KRS 189A.010(1) requires that prosecutions require sample collections within two hours of cessation of operation or physical control of a motor vehicle. KRS 189A.010(2) goes on to say that breath and blood samples taken after this two-hour period are not admissible as evidence in prosecutions involving (1)(a) and (1)(e). Samples taken outside of the two hour window may be admissible in prosecutions under KRS 189A.010(1)(b) and KRS 189A.010(1)(d).
- Breath Test: KRS 189A.103(3)(b) requires that all breath tests be administered by a peace officer holding a certificate as an operator of a breath analysis instrument issued by the Secretary of the Justice Cabinet.
Breath testing machines must be installed, tested, and maintained by Louisville at a police station or detention facility.
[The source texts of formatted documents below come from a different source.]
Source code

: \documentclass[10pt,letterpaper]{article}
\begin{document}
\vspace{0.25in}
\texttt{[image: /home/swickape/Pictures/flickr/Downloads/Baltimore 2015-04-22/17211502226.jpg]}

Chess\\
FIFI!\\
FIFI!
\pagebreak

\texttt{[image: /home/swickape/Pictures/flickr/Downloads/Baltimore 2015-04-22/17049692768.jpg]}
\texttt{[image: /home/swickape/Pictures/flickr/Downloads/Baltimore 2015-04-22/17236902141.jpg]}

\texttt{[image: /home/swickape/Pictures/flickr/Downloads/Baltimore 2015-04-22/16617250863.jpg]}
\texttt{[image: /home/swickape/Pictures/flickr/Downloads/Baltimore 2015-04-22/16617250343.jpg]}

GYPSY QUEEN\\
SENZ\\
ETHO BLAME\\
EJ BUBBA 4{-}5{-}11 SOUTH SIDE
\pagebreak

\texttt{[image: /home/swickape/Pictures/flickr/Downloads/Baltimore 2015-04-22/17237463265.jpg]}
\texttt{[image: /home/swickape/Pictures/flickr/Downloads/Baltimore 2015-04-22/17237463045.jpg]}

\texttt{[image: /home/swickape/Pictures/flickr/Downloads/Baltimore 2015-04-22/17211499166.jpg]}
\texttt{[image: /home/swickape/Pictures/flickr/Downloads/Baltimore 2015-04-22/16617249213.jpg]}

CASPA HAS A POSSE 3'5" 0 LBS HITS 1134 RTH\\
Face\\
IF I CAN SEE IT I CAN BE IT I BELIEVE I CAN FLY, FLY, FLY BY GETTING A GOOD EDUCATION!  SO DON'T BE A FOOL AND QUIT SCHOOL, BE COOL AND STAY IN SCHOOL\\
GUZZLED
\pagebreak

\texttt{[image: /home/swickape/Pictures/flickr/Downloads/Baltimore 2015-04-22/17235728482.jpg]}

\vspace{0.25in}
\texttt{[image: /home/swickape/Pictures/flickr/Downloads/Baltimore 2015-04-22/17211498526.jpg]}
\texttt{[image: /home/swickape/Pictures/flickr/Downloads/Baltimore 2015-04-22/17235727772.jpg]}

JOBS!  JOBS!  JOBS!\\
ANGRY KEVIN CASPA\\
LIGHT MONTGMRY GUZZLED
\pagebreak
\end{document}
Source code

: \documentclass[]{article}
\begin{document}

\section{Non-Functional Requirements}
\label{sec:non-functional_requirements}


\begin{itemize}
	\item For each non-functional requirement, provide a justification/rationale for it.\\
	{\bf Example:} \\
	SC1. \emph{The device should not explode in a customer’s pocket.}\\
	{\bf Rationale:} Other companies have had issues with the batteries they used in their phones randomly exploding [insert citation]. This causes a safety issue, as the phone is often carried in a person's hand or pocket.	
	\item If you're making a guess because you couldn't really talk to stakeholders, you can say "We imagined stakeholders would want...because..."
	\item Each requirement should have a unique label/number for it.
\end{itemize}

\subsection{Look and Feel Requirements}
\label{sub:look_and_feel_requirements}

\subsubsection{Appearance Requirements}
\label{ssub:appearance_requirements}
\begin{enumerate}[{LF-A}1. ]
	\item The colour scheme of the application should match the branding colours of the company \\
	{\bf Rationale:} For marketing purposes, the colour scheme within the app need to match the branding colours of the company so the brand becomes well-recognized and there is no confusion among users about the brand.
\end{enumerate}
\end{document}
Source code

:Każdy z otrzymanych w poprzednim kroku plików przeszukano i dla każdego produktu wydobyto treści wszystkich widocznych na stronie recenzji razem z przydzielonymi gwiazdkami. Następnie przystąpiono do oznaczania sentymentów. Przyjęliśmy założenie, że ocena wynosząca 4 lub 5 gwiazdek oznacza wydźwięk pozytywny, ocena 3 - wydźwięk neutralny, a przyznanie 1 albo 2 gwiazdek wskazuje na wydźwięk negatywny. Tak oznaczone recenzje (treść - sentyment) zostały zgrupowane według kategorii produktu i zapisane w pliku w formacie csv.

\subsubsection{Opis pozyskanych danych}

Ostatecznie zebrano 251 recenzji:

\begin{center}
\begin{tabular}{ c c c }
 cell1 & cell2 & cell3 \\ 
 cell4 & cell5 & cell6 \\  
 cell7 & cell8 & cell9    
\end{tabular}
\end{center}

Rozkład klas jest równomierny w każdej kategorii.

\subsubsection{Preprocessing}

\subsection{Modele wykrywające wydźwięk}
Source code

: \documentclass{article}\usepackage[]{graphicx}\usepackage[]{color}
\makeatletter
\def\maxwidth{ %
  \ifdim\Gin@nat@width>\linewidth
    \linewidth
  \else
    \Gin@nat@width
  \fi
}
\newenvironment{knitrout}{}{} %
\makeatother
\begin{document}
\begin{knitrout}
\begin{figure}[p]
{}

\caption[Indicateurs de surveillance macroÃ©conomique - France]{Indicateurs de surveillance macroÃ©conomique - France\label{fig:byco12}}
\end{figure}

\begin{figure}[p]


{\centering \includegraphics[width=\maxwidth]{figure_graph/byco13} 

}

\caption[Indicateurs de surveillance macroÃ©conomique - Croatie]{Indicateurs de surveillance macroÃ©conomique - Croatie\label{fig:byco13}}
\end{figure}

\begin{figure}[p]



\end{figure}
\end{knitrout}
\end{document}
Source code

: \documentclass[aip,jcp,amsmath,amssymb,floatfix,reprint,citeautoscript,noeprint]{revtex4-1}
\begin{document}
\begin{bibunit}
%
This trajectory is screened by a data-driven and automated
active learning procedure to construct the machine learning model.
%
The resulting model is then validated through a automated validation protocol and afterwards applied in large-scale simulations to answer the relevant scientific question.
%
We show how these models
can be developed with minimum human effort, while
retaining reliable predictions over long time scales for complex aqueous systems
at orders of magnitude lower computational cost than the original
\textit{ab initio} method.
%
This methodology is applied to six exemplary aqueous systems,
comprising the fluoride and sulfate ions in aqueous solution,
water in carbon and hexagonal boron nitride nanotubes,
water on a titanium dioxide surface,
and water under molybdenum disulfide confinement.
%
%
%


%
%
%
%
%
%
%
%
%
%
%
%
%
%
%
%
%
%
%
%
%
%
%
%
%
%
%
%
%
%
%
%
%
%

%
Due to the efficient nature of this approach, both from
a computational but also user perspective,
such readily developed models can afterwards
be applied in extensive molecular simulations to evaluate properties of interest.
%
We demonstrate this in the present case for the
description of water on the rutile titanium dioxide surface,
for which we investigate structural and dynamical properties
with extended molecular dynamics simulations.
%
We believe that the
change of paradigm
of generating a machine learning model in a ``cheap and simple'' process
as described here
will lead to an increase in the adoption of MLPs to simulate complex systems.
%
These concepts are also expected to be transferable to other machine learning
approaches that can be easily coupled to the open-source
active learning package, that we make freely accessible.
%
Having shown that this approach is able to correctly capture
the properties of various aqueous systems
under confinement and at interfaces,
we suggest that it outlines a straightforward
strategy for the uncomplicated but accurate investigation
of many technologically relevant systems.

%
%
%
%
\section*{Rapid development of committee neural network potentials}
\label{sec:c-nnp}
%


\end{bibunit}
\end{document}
Breath analysis performed on any of the approved evidential testing devices must comply with certain requirements (1) 20-minute observation of the suspect immediately prior to testing (2) the machine must be properly calibrated (3) performance of the test in accordance with the manufacturer’s instructions for the use of the equipment.
- Blood Test: KRS 189A103.(6) states that only a registered nurse, medical technician or physician is allowed to take blood. No alcohol or organic substance is to be used to clean the skin where a blood sample is to be taken. The blood sample is to be delivered to the Kentucky State Police Laboratory.
- Urine Test: Urine samples must be obtained in the presence of the police officer or he can direct someone else to collect the sample. The person witnessing the sample being given must be the same sex as the offender. A clean, dry, securely sealed container must be used for each sample. No preservatives may be used.